Lichess built a detective that studies your chess moves
Irwin is the anti-cheat engine that learns how cheaters play by grinding through games with Stockfish and TensorFlow.

What it does Irwin analyses chess games on Lichess to spot likely cheaters. It feeds player games through Stockfish, then runs the data through TensorFlow neural networks trained on known cheating patterns. Flagged accounts get reported to moderators for human review.
The interesting bit
The architecture is deliberately modular: modules/irwin houses the ML brain, but the README notes it “can be replaced with other approaches to player assessment.” The core (modules/core) handles BSON serialisation, database interfaces, and generic datatypes—boring infrastructure that makes the swap possible. Also, it’s named after Steve Irwin, which is either charming or slightly ominous for the accused.
Key highlights
- Uses Stockfish analysis of principal variations (PVs) to detect anomalous engine-like play
- Trains on a database of analysed players; needs “a few hundred” to get started
- Modular design separates ML logic from data plumbing and Lichess API interaction
- Companion web app exists for visualising reports (screenshot in README)

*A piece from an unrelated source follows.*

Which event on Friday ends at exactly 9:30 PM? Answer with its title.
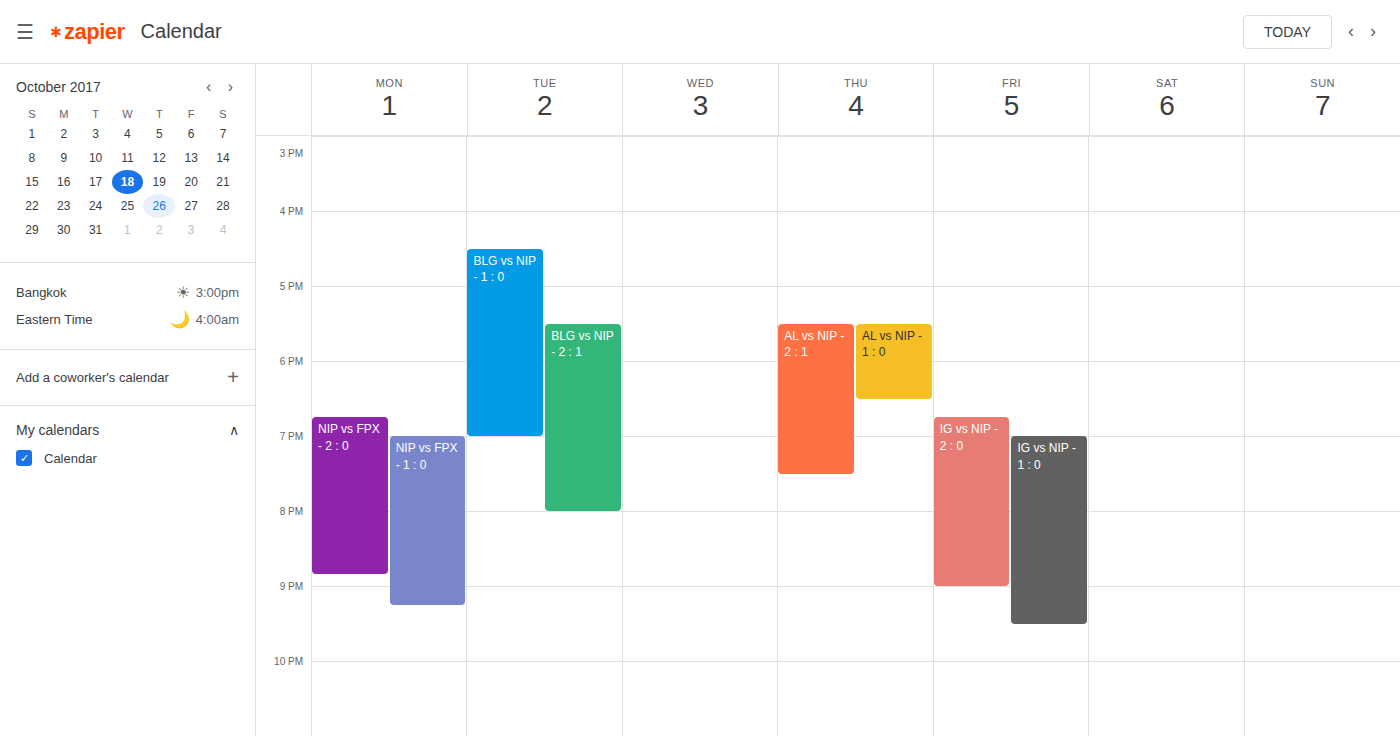
"IG vs NIP - 1 : 0"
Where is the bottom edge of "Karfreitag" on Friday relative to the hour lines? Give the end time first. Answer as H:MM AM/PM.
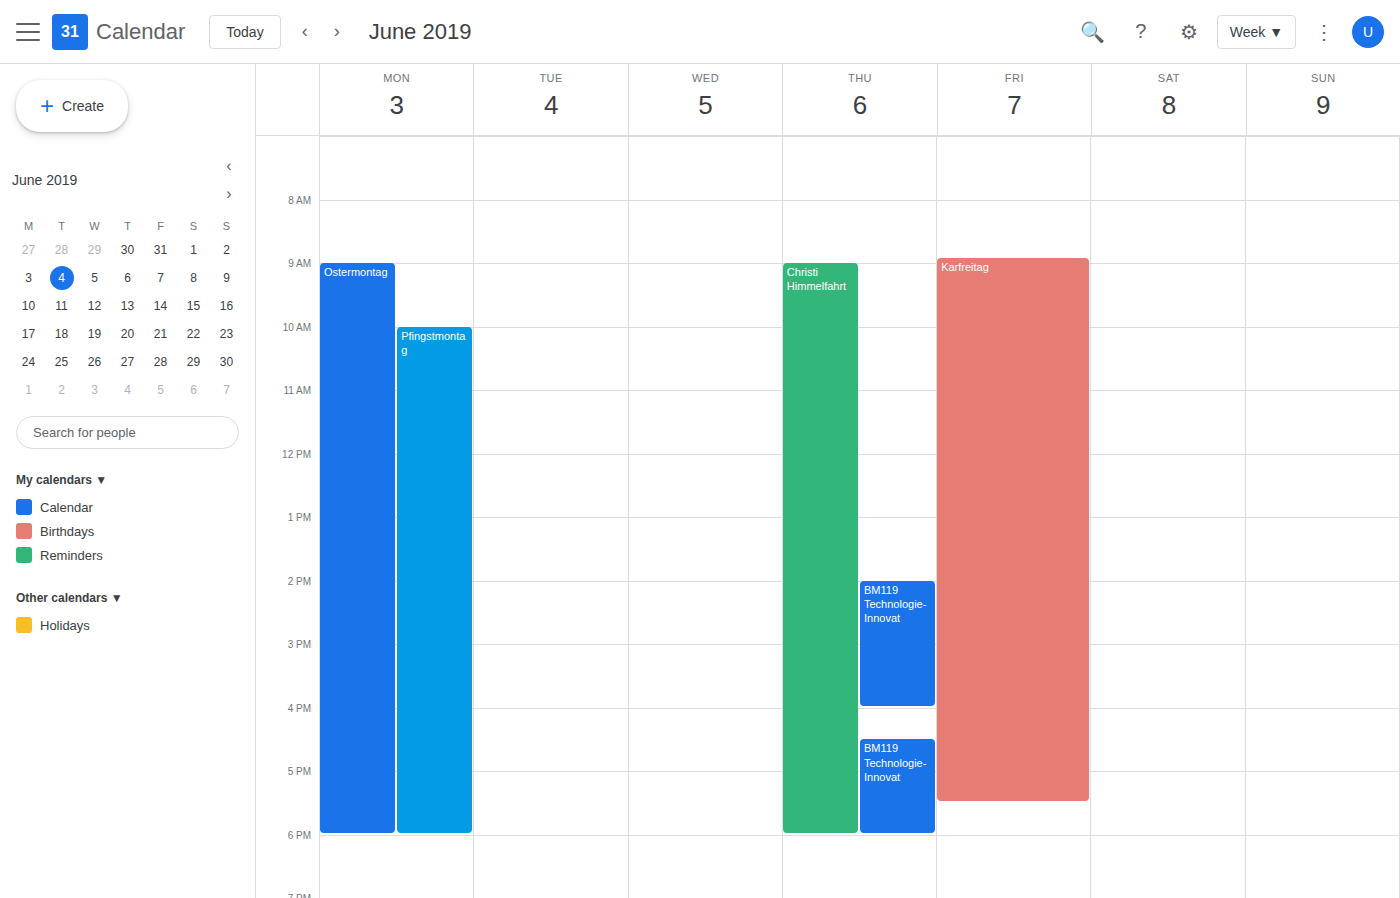
5:30 PM -- halfway between the 5 PM and 6 PM lines.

- Replaces an earlier system called “cheatnet” with a “dramatically more modular” and faster approach
Caveats
- Setup is involved: requires MongoDB, Stockfish config, Lichess API token, and TensorFlow installation
- No mention of current maintenance status; 526 stars but no recent activity indicators in the provided sources
- Training data requirements are vague—“a few hundred” players is a hand-wavy starting point
Verdict Worth a look if you run a chess platform or study anti-cheat systems. Skip it if you want a drop-in tool; this is infrastructure you assemble and tune yourself.